Bence şunu söyleyerek başlamak doğru olur: Bence Mimarlar Odası'nın yabancı mimarlarla bir sorunu yok. Şayet bir yabancı Mimarlar Odası'na, Türkiye'de standart olarak verilen nitelikte bir mimarlık eğitime vakıf olduğunu ispatlayabilirse, kendi pratiğini açma hakkına sahip oluyor. Ancak yalnızca eleman olarak Türkiye'de bir mimarlık ofisinde çalışıyorsanız, Mimarlar Odası'ndan gerekli izinleri almanız lazım. Ben burada yıllar boyunca çalıştım ve bu on sene içinde her iki senede bir yeni çalışma izni çıkarmam gerekiyordu. Bu da Çalışma Bakanlığı açısından zorlu bir süreçti. Ama bunu da anlayabiliyordum. Çünkü doktor, avukat, mimar ve mühendisler gibi insan hayatını doğrudan etkileyen meslekler söz konusu olduğunda, uluslararası bir takım standartlar var. Dolayısıyla ülkede özellikle bu alanlarda çalışmak isteyen insanların, bunu başaracak bilgi ve birikime sahip olduğundan emin olunmak isteniyor. Bence bu iyi de bir şey. Ama maalesef çok karmaşık!

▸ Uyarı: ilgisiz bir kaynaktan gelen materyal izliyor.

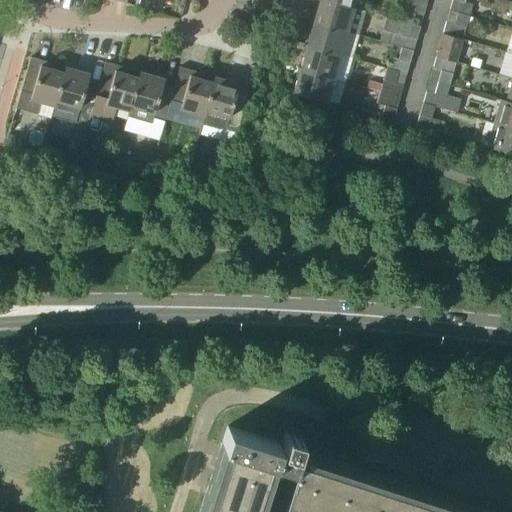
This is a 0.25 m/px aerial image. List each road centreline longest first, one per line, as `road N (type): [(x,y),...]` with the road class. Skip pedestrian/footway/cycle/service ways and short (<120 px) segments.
road 1 (secondary): [(511,332),(177,308)]
road 2 (residential): [(225,0),(207,23),(185,27),(50,21),(20,0)]
road 3 (secondary): [(0,318),(177,308)]
road 4 (secondary): [(177,308),(0,306)]
road 5 (residential): [(404,121),(437,0)]
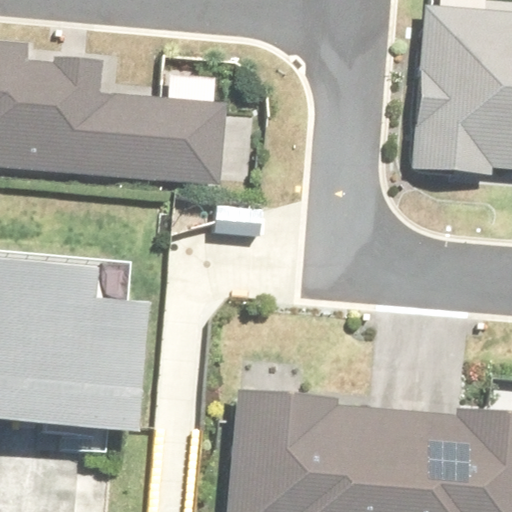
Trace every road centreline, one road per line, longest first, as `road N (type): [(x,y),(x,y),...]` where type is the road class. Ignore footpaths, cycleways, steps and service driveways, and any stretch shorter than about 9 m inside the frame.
road 1 (residential): [(511,282),(333,268),(349,26)]
road 2 (residential): [(349,26),(55,0)]
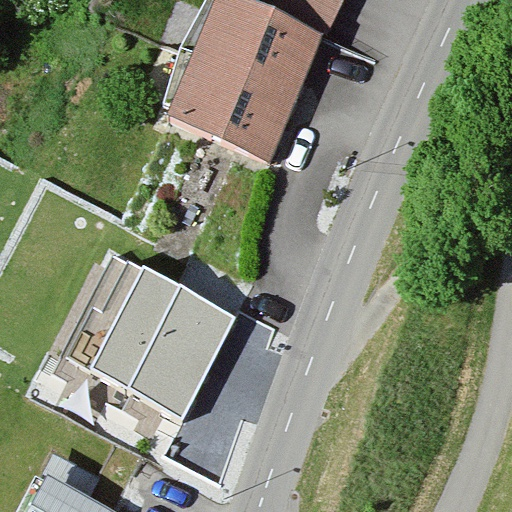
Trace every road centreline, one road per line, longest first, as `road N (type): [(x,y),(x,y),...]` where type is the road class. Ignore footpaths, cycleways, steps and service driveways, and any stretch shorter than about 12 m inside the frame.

Örneğin ben her seferinde Ankara'ya giderek bir kağıt savaşında kayboluyordum.
Kendi büronuzu açabilmeniz için gerekli lisanslara nasıl sahip oldunuz?
En sonunda dayanamadım ve "Lütfen bana burada mimar olmak için, yani bir mimarlık bürosu açmak için ne yapmam gerektiğini söyleyin" dedim. Bana yalnızca bir olanak olduğunu söylediler: Bir Türk ile evlenmek! (gülüyor) Yani Türk vatandaşı olmak... Fakat bu tartışma konusu dahi olamazdı çünkü Avusturya çifte vatandaşlık kabul etmiyor. Evlensem bile –ki vatandaşlık hakkı için bunu asla yapmazdım- Avusturya vatandaşlığımı kaybedecektim. Dolayısıyla Türk vatandaşlığına geçmemin benim için büyük avantajları olsa da, bu bir soru değildi. Şayet bir gün Avusturya çifte vatandaşlığı kabul edecek olursa, ben de Türk olmayı düşünebilirim. (gülüyor)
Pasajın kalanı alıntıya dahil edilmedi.